Another technique is to include examples of notable scientists who also practice a religious faith in the coursework. 

A prominent example is Francis Collins, who served as director of the National Institutes of Health and helped oversee the human genome project. Collins is a geneticist and a faithful Christian. He also founded BioLogos, an organization that promotes discussion between Christians and scientists about evolution.

Educators who hold religious beliefs and teach biology are encouraged to share this facet of their identity with their students.

Studies conducted by Brownell and Barnes have shown a cultural disconnect at the college level between educators, who are mostly secular, and a large majority of students who define themselves as religious. 

Inclusive representation and strong role models can provide valuable support for students who may worry their religious identity excludes them from a path in STEM. 

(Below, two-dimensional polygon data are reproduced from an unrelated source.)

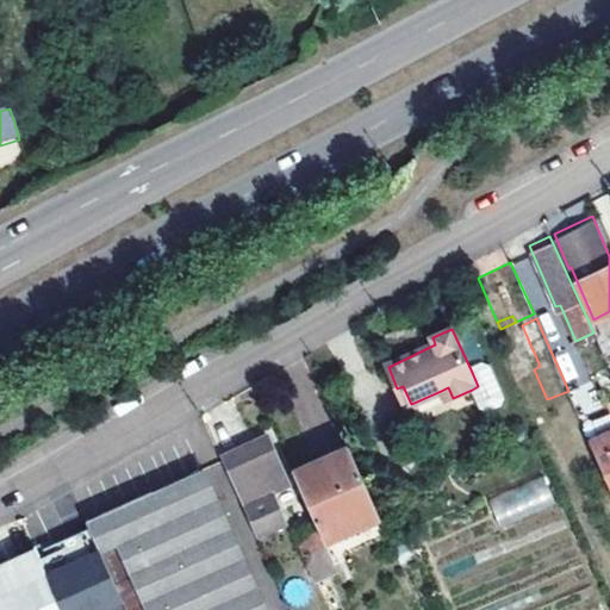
[(478,386),(472,390),(474,396),(481,410),(486,412),(492,412),(502,406),(504,403),(504,396),(504,393),(490,365),(487,362),(484,362),(471,369),(478,386)]
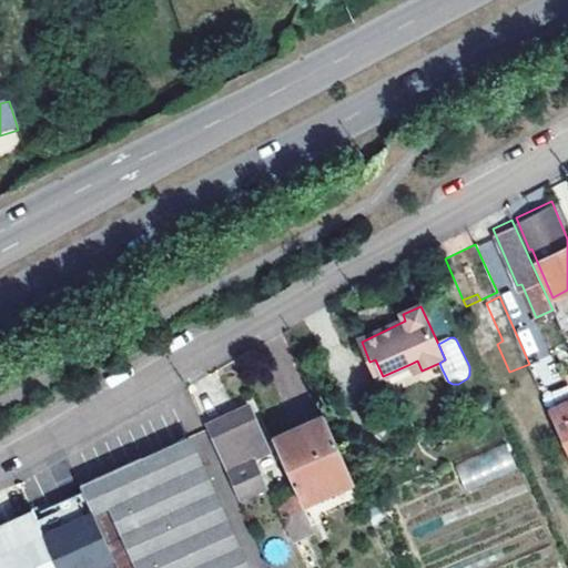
[(375,359),(369,362),(378,379),(383,376),(375,359)]
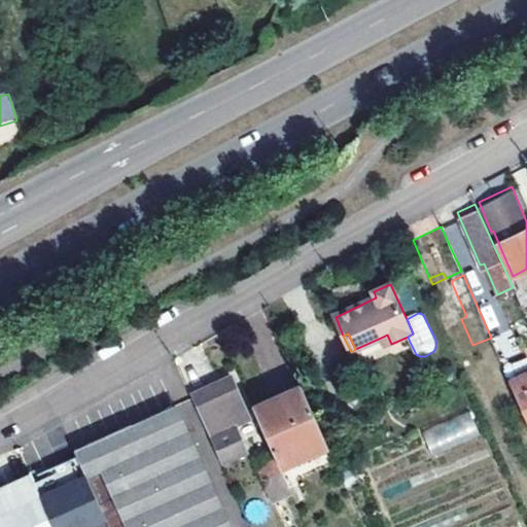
[(387,335),(381,338),(385,347),(391,344),(387,335)]
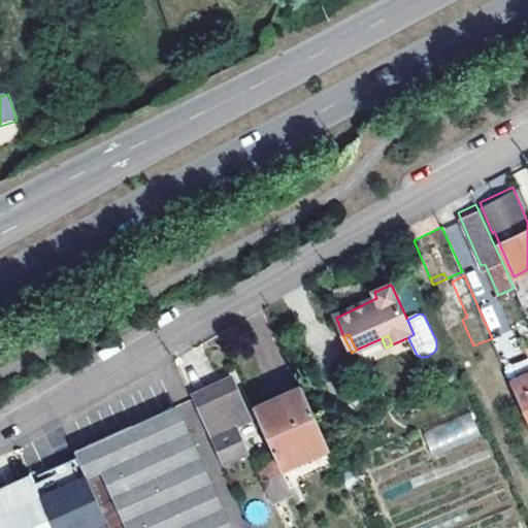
[(231,377),(191,396),(222,463),(246,453),(234,426),(250,419),(231,377)]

Educators like Barnes and Brownell are working to increase dialogue about this social stigma in the classrooms, and this award reflects the work they have accomplished to spark discussion and use culturally competent education at the college level.

"Much of our work is showing that the perception of conflict between religion and evolution is greater than the reality of conflict,” Barnes said. “However, students are often only exposed to how science and religion can conflict and are not given the opportunity to see the many ways in which they can coexist peacefully.

“If we are going to increase trust in science and scientists among the public and our students, then we argue that scientists will need to start finding ways to communicate how religion and science can coexist. I think our award reflects that the scientific community is starting to recognize this as well."